A Physiologically-Motivated Analysis of the Performance of Multichannel Linear Predictive Approaches to Dereverberation
Loading...
Date
Authors
Journal Title
Journal ISSN
Volume Title
Publisher
Abstract
In practical acoustic environments, reflections give rise to reverberation which makes
speech perception more challenging, especially for individuals with hearing impairment.
This creates a need for speech reproduction systems such as hearing aids to
include strategies for reducing the perceptual impacts of reverberation (i.e., dereverberation
algorithms).

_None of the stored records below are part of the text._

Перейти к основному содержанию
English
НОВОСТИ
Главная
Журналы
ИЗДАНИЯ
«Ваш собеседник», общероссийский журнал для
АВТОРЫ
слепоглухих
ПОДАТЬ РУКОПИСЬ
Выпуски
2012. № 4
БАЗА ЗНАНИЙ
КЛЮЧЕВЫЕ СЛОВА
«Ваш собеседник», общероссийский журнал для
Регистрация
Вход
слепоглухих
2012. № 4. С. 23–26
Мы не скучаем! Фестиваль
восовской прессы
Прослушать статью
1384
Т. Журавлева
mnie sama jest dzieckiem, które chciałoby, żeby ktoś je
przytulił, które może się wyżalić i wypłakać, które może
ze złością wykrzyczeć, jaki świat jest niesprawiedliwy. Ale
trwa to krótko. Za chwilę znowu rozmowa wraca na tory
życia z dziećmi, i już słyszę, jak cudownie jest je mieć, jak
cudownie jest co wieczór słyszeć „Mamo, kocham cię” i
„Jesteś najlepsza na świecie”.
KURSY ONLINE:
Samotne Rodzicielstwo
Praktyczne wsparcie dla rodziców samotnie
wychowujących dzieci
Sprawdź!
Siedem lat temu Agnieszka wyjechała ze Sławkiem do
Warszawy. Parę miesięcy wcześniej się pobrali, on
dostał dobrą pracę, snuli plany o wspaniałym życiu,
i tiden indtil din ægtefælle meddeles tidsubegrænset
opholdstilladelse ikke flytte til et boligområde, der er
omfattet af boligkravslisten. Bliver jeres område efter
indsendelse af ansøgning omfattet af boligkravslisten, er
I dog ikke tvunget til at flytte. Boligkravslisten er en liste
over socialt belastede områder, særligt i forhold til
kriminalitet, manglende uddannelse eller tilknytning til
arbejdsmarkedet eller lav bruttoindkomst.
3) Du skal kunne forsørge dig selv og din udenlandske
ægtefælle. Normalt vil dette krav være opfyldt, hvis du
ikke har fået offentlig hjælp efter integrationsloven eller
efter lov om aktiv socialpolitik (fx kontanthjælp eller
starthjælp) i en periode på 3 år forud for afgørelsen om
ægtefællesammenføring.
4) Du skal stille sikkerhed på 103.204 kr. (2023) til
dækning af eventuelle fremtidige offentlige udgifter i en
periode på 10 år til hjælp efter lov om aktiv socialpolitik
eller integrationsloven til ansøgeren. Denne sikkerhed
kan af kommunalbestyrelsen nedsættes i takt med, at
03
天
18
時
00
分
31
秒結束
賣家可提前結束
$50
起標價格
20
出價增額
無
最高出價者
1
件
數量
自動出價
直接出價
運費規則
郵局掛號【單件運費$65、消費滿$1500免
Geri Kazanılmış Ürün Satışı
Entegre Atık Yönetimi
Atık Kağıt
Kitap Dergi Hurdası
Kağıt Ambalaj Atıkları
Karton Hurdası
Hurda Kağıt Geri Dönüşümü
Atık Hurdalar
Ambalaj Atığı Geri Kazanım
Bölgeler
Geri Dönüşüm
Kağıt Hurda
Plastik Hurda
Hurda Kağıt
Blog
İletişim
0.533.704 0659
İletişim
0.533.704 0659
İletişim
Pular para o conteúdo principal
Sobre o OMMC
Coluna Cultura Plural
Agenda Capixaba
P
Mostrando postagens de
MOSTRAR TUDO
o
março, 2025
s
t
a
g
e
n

In this thesis, an evaluation of one of the most prevalent techniques,
namely delay-and-predict dereverberation (Triki and Slock, 2006), is provided.
Recent advancements in physiologically motivated predictors of speech intelligibility
(SI) are leveraged to explain the complex impacts of reverberation/dereverberation
on speech perception. In particular, the neurogram similarity index measure (NSIM)
and the spectro-temporal modulation index (STMI) are utilized in addition to the
well-known hearing aid speech perception index (HASPI) and short-time objective
intelligibility (STOI). The results suggest that delay-and-predict dereverberation is
relatively effective at reducing the earlier part of room impulse responses (RIRs),
which provides sufficient restoration of temporal fine structure (TFS) and envelope
(ENV) acoustic cues to reduce listening effort (LE) and compensate deficits in SI for
normal-hearing and hearing-impaired listeners. The algorithm is incapable of cancelling
the later part of RIRs, but by introducing a small amount of autocorrelation
regularization to the algorithm, its impact on this late reverberation is shown to greatly improve. In practice however, delay-and-predict performance is shown to be
limited by the number of microphones available, the need for large amounts of signal
data, the presence of interfering acoustic signals, and potentially by time-varying
acoustics. The evaluation also demonstrates that the NSIM and STMI provide a more
complete picture of the perceptual impacts of reverberation than HASPI or STOI.
However, the NSIM is found to be highly sensitive to phase distortions which may or
may not reflect a realistic impact on speech perception, thus potentially limiting its
usefulness in the evaluation of complex signal processing algorithms.